[EXTRAIT]
▬▬▬▬▬▬▬▬▬▬
Télétravail : Des accords indispensables (CFDT 28 12 2021)
Par Claire Nillus— Publié le 26/11/2021 à 11h16 et mis à jour le 28/12/2021 à 08h26
Retrouvez le dossier complet : Les codes du monde nouveau
Mettre en place le télétravail, ce n’est pas seulement un transfert de tâches, c’est une organisation qui demande un cadre rigoureux. Encore un paradoxe sur ce mode de travail jugé plus souple, plus libre, plus modulable, ce dont témoigne le nombre d’accords négociés depuis le début de la crise sanitaire.
Le bureau loin du bureau soulève de nombreuses questions : combien de jours, quel remboursement des frais, quel équipement, quelle formation aux outils numériques mis à disposition, quelle formation pour les managers… ?
C’est aussi un casse-tête pour les assurances en cas d’accident du travail. Le travail isolé crée des risques nouveaux puisque la preuve de l’accident de télétravail repose uniquement sur les déclarations du salarié, lequel sera pris en charge moins facilement par les secours que s’il est entouré de ses collègues.
« Le travail à distance est un mode d’organisation qui repose sur le volontariat, la réversibilité et la confiance mutuelle. Mais les télétravailleurs ne sont ni des autoentrepreneurs, ni des indépendants, ni des travailleurs ubérisés », martèle Jérôme Chemin, secrétaire général adjoint de la CFDT-Cadres.
D’où l’importance de bien l’encadrer. Les employeurs l’ont compris : l’Association nationale des directeurs des ressources humaines (ANDRH) relève qu’un quart des 96 500 accords d’entreprise signés en 2020 portaient sur le télétravail.
Clarifier les soupçons, éviter le flicage
Négocier un accord est indispensable afin de clarifier les soupçons générés par le développement de cette organisation de travail, les liens de subordination d’une part, l’autonomie du salarié d’autre part (le télétravailleur travaille-t-il vraiment ?). Un accord a donc vocation à éviter le flicage (lire ci-dessous), respecter la vie privée, garantir une qualité de vie en télétravail, préserver les collectifs de travail et aborder par le dialogue social toutes les situations vécues par les travailleurs.
▬▬▬▬▬▬▬▬▬▬
[DONNÉES EXTRAITES]
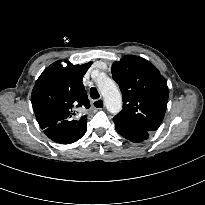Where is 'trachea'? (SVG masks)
<instances>
[{
	"mask_svg": "<svg viewBox=\"0 0 205 205\" xmlns=\"http://www.w3.org/2000/svg\"><path fill=\"white\" fill-rule=\"evenodd\" d=\"M90 96L92 99H98L100 97V95L95 87H92L90 89Z\"/></svg>",
	"mask_w": 205,
	"mask_h": 205,
	"instance_id": "obj_1",
	"label": "trachea"
}]
</instances>
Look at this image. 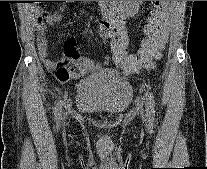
▬▬▬▬▬▬▬▬▬▬
[TÂCHE COURTE] Reproduisez à l'identique le passage de l'article sur le télétravail en commençant à « C’est aussi un » et en terminant à « de la CFDT-Cadres. ».

[RÉSULTAT OBTENU]
C’est aussi un casse-tête pour les assurances en cas d’accident du travail. Le travail isolé crée des risques nouveaux puisque la preuve de l’accident de télétravail repose uniquement sur les déclarations du salarié, lequel sera pris en charge moins facilement par les secours que s’il est entouré de ses collègues.
« Le travail à distance est un mode d’organisation qui repose sur le volontariat, la réversibilité et la confiance mutuelle. Mais les télétravailleurs ne sont ni des autoentrepreneurs, ni des indépendants, ni des travailleurs ubérisés », martèle Jérôme Chemin, secrétaire général adjoint de la CFDT-Cadres.